Grever once said: "I had to leave my country, and now in New York, I am interested in Jazz and Modern Rhythms, but above all, in Mexican Music, which I long to present to the American people. I am afraid they don't know much about it. It is music worth spreading; there is such a cultural richness in Mexican Music (its Hispanic and indigenous origins and how they mix) where melody and rhythm merge. It is my wish and yearning to present the native rhythms and tunes (of Mexico) from a real perspective, but with the necessary flexibility to appeal to the universal audience."

Grever's first international hit was "Júrame" (Promise Me), a habanera-bolero interpreted in a masterly manner by tenor José Mojica. Other hits continued to follow, such as "Volveré" (I Will Return); "Te quiero dijiste" (I love you, you said), written for the 1944 Esther Williams film Bathing Beauty, as well as "Cuando vuelva a tu lado" (When I Return To Your Side as recorded by Nestor Mesta Chayres) and "Por si no te vuelvo a ver" (In case I don't see you again). Other songs of hers include "Tipitipitin" (recorded as "Ti-Pi-Tin" by the Andrews Sisters), "Para Qué Recordar", "Ya No Me Quieres", "Tú, Tú y Tú" (as recorded by Mexican tenor Juan Arvizu in 1928), "Que Dirías de Mí", "Eso Es Mentíra", "Mi Secreto", "Dame Tu Amor", "Una Rosa, Un Beso", "Despedida", "Así", "Chamaca Mía", "Todo Mi Ser", and "Alma Mía".

==Death==
Grever died in 1951 in New York after a prolonged illness. At her request, her remains were transported to Mexico City.

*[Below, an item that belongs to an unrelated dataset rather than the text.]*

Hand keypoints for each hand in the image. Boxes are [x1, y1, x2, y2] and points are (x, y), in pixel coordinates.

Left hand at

==Posthumous tributes and success==
Her songs have been covered internationally by a variety of artists:
- In 1953, Argentine singer-actress and Latin American star Libertad Lamarque portrayed Grever in Cuando me vaya (When I Leave), a biopic directed by Tito Davison. Three years later, Lamarque released a best-selling tribute to Grever's most popular songs titled Libertad Lamarque canta canciones de Maria Grever.

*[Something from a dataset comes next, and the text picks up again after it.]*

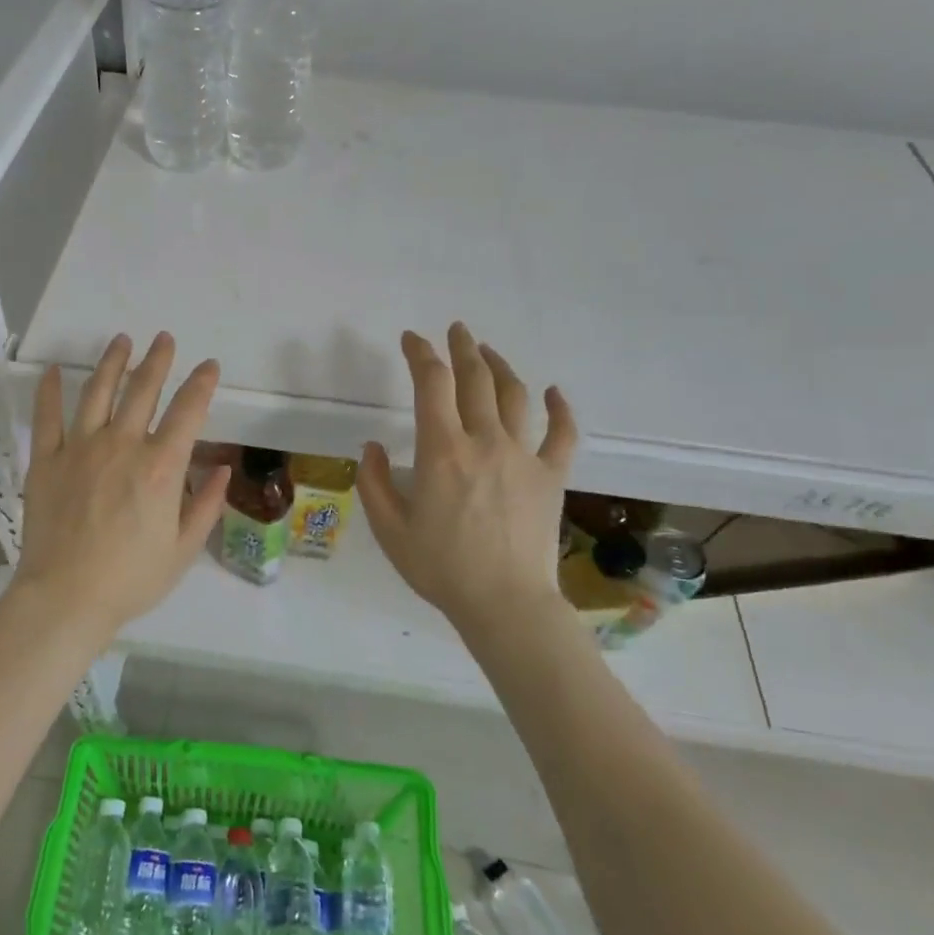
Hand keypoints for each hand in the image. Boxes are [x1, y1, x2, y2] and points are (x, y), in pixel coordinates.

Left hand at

- In 1959, Dinah Washington recorded "Cuando vuelva a tu lado" under the title "What A Difference A Day Makes" with English lyrics. The recording won a Grammy Award in 1959, and in 1998 it was inducted into the Grammy Hall of Fame.
- In 1964, operatic tenor Alfredo Kraus recorded "Júrame" on his album "Siboney."
- In 2018, operatic soprano, Ailyn Perez performed "Júrame" live for WFMT in Chicago.
- On 11 February 2021, Google celebrated her with a Google Doodle.